Text block:
--
Using Core C++

The C++ Core ORC API reads and writes ORC files into its own orc::ColumnVectorBatch vectorized classes.

Vectorized Row Batch

Data is passed to ORC as instances of orc::ColumnVectorBatch that contain the data a batch of rows. The focus is on speed and accessing the data fields directly. numElements is the number of rows. ColumnVectorBatch is the parent type of the different kinds of columns and has some fields that are shared across all of the column types. In particular, the hasNulls flag if there is any null in this column for this batch. For columns where hasNulls == true the notNull buffer is false if that value is null.

namespace orc {
  struct ColumnVectorBatch {
    uint64_t numElements;
    DataBuffer<char> notNull;
    bool hasNulls;
    ...
  }
}

The subtypes of ColumnVectorBatch are:

ORC Type ColumnVectorBatch
array ListVectorBatch
binary StringVectorBatch
bigint LongVectorBatch
boolean LongVectorBatch
char StringVectorBatch
date LongVectorBatch
decimal Decimal64VectorBatch, Decimal128VectorBatch
double DoubleVectorBatch
float DoubleVectorBatch
int LongVectorBatch
map MapVectorBatch
smallint LongVectorBatch
string StringVectorBatch
struct StructVectorBatch
timestamp TimestampVectorBatch
tinyint LongVectorBatch
uniontype UnionVectorBatch
varchar StringVectorBatch

LongVectorBatch handles all of the integer types (boolean, bigint, date, int, smallint, and tinyint). The data is represented as a buffer of int64_t where each value is sign-extended as necessary.

  struct LongVectorBatch: public ColumnVectorBatch {
    DataBuffer<int64_t> data;
    ...
  };

TimestampVectorBatch handles timestamp values. The data is represented as two buffers of int64_t for seconds and nanoseconds respectively. Note that we always assume data is in GMT timezone; therefore it is user’s responsibility to convert wall clock time from local timezone to GMT.
--
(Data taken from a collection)
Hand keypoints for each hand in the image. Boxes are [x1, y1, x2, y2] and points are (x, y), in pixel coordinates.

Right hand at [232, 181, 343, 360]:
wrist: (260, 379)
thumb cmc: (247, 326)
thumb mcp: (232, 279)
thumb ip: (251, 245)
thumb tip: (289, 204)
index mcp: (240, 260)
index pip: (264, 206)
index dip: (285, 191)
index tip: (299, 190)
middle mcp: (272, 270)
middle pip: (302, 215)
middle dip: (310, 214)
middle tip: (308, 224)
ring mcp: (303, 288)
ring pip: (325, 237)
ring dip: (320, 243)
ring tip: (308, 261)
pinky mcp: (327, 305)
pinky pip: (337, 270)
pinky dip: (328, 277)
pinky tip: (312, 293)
--
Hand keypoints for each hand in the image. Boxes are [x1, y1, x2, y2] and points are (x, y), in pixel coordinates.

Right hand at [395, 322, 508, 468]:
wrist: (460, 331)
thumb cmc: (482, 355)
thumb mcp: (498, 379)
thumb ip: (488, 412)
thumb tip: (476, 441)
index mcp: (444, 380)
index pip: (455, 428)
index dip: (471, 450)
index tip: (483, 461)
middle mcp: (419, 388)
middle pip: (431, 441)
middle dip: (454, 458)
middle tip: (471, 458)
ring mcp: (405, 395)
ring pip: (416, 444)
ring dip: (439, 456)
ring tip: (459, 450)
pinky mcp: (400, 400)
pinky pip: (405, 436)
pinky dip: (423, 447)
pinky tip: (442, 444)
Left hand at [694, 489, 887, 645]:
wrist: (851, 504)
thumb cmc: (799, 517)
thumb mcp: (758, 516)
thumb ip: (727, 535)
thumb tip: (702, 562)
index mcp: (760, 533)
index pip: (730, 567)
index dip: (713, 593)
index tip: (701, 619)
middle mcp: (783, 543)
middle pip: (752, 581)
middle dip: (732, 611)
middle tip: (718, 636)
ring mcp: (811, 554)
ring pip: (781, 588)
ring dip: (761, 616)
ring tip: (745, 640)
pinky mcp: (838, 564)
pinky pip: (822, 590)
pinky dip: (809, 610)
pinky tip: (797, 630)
--
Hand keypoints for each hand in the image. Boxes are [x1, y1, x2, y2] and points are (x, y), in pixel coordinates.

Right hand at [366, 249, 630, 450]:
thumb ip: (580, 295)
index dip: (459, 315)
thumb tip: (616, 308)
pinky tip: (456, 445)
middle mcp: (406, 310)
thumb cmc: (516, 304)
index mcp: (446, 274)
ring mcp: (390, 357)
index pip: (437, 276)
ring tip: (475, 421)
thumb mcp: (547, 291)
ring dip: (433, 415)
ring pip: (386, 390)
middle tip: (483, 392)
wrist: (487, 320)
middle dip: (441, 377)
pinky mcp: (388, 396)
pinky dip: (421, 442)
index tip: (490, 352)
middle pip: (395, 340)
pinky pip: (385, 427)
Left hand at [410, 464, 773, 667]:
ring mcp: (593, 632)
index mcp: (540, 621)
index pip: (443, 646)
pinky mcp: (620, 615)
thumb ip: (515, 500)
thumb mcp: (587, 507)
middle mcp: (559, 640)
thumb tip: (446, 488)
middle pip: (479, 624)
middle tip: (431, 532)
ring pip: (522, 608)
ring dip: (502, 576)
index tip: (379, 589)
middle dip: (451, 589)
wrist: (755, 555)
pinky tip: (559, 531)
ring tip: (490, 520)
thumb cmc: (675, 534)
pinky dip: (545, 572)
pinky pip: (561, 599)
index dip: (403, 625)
--
Your task:
Reproduce word for word the part of the ORC C++ text that begins with the words containing "Vectorized Row Batch" and ends with "value is null.". Rely only on the ORC C++ text for what comes next.

Answer to the problem:
Vectorized Row Batch

Data is passed to ORC as instances of orc::ColumnVectorBatch that contain the data a batch of rows. The focus is on speed and accessing the data fields directly. numElements is the number of rows. ColumnVectorBatch is the parent type of the different kinds of columns and has some fields that are shared across all of the column types. In particular, the hasNulls flag if there is any null in this column for this batch. For columns where hasNulls == true the notNull buffer is false if that value is null.